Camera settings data
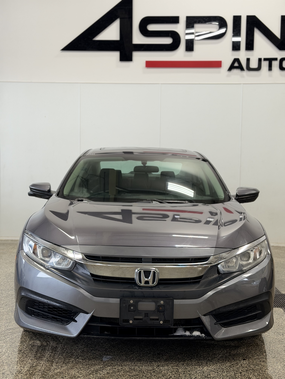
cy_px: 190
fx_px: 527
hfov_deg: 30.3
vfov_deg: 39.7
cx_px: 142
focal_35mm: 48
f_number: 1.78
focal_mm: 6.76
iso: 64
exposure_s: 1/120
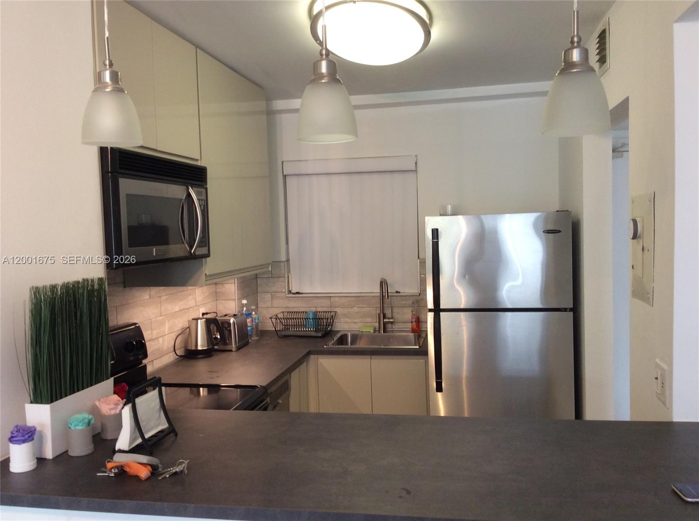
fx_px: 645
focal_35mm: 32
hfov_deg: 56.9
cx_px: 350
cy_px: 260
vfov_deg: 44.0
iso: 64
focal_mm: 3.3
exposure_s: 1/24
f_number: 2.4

-- WORK TO BE COMPLETED --
Without changing a word, retype every entry above, but drop its pictures.

-- REPLY TO THE EXERCISE --
cy_px: 190
fx_px: 527
hfov_deg: 30.3
vfov_deg: 39.7
cx_px: 142
focal_35mm: 48
f_number: 1.78
focal_mm: 6.76
iso: 64
exposure_s: 1/120
fx_px: 645
focal_35mm: 32
hfov_deg: 56.9
cx_px: 350
cy_px: 260
vfov_deg: 44.0
iso: 64
focal_mm: 3.3
exposure_s: 1/24
f_number: 2.4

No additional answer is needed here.